Curves of standard additions plotted against RFU values for (a) artificial seawater and (b) deionized water. The dotted lines represent 95% confidence bands.

Electrometric technique

For method comparison, we measured eCA activity using the electrometric technique (Wilbur and Anderson 1948; van Hille et al. 2014). Briefly, the method is based on the time period for the pH to drop from 8.3 to 6.3 after the addition of CO2‐saturated water. CA was suspended in 3.0 mL 20 nM ice‐cold Trizma base buffer (pH 8.3). The time required for the pH to drop from 8.3 to 6.3 was measured in the absence (t 0) and in the presence of CA in a range of 1.25–6.3 nM (t) after the addition of ice‐cold CO2‐saturated water. The temperature‐compensated pH was monitored with a pH meter PCD 650 using a glass electrode (Eutech Intruments, Thermo Scientific, Germany). The experiment was performed in a closed system at a temperature ranging between 0°C and 3°C. The activity of eCA was expressed in Wilbur‐Anderson Units (WAU) using the following formula:

WAU = (t0/t)  1 (1)

CA stock solution with known activity between 1.26 WAU and 6.39 WAU were prepared and measured in triplicates to validate our new fluorometric technique.

Statistical analysis

The statistical analysis was performed using GraphPad PRISM 5.0. Differences in the concentration of eCA between phytoplankton species and between growths stages were considered to be significant at p ≤ 0.05, with a 95% confidence level. Spearman's correlation test was used to determine the correlation between normalization of eCA concentration with Chl a and normalization of eCA with biovolume. The results are presented as average ± standard deviation (SD), unless otherwise indicated.

Assessment

Sample storage

The development of a storage protocol was essential to minimize loss of the analyte eCA. The optimal storage time of the filtered samples was determined using C. reinhardtii samples (n = 12) for 5 d. The first batch of filtered samples (n = 3) was extracted and analyzed immediately (t 0), while other filtered samples were maintained at −20°C and analyzed on the following days (t 1, t 2, and t 5). Generally, immediate extraction and measurement (t 0) produced more reliable results (Fig. 2). One day of storage (t 1) caused the mean concentration of eCA to decrease to 67%, but the difference between the concentration at t 1 and t 0 was not significant (p = 0.4368, t‐test). The eCA concentrations decreased continuously up to 6‐fold on the following days (t 2 and t 5); this probably included losses that occur during freezing and thawing. Therefore, immediate filtration, extraction, and measurement are recommended to ensure the highest level of accuracy.

Figure 2.

Figure 2

eCA concentration vs. storage time for filtered C. reinhardtii samples (n = 3 for each day).
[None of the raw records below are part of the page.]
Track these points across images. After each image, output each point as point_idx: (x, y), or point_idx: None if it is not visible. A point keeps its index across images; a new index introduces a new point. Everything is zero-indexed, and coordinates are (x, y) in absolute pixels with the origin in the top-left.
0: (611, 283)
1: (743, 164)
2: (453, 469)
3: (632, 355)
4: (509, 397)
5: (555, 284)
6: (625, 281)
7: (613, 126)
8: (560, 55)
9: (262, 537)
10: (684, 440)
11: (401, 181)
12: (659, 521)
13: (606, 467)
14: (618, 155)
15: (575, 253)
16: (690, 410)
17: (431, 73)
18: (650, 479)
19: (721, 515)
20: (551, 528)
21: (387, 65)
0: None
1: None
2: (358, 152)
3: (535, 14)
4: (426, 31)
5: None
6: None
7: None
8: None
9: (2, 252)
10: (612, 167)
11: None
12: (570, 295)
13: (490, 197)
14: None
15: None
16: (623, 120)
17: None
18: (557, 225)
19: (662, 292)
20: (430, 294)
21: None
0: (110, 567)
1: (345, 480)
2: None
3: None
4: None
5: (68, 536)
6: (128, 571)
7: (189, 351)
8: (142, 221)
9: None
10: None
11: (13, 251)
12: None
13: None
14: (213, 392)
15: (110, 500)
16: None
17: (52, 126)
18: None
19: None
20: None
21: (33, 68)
Potential interferences on the DNSA‐CA complexation

Husic and Hsieh (1993) reported that the binding of CA to dansylamide resulted in a maxima of the fluorescence intensity at an emission wavelength of 468 nm by using an excitation wavelength of 280 nm or 326 nm. Using 0.1 M phosphate buffer solution, we observed that DNSA‐CA complex have maxima at an emission wavelength of 460 nm using an excitation wavelength of 280 nm (Fig. 3). However, the enhancement in the fluorescence intensity can potentially origin from the binding of DNSA with other molecules than CA. Therefore, we tested the fluorescence intensity of the DNSA‐CA complex before and after heat denaturation. Indeed, we observed reduction of the fluorescence signal after heat treatment at 70°C for 30 min. The fluorescence intensities were reduced by 83% and 91% in CA standards (Fig. 4a) and extracts of Chlamydomonas sp. (Fig. 4b), respectively. DNSA binds directly to the zinc atom embedded in the CA molecule (Chen and Kernohan 1967). For this reason, we tested potential interferences caused by trace metals (i.e., zinc, cobalt, copper, cadmium, lead, and iron) on the fluorescence intensity of the DNSA‐CA complex. The addition of the trace metals caused no increase in the fluorescence intensity (Fig. 5). The observed slight decrease of the intensity was probably caused by the time required for the successive measurements (e.g., 15 min) and instability of the initial DNSA‐CA complex.

Figure 3.

Figure 3

fluorescence spectra for DNSA‐CA complex in 0.1 M phosphate buffer solution. Contours represent as fluorescence intensity.

Figure 4.

Figure 4

Heat denaturation effect on emission peak of DNSA‐CA complex in (a) phosphate buffer and (b) Chlamydomonas sp.

Figure 5.

Figure 5

Potential interference of trace metals (i.e., zinc, cadmium, cobalt, lead, and iron) on DNSA‐CA complex in 0.1 M phosphate buffer. Trace metal solutions were added to DNSA‐CA complex accordingly.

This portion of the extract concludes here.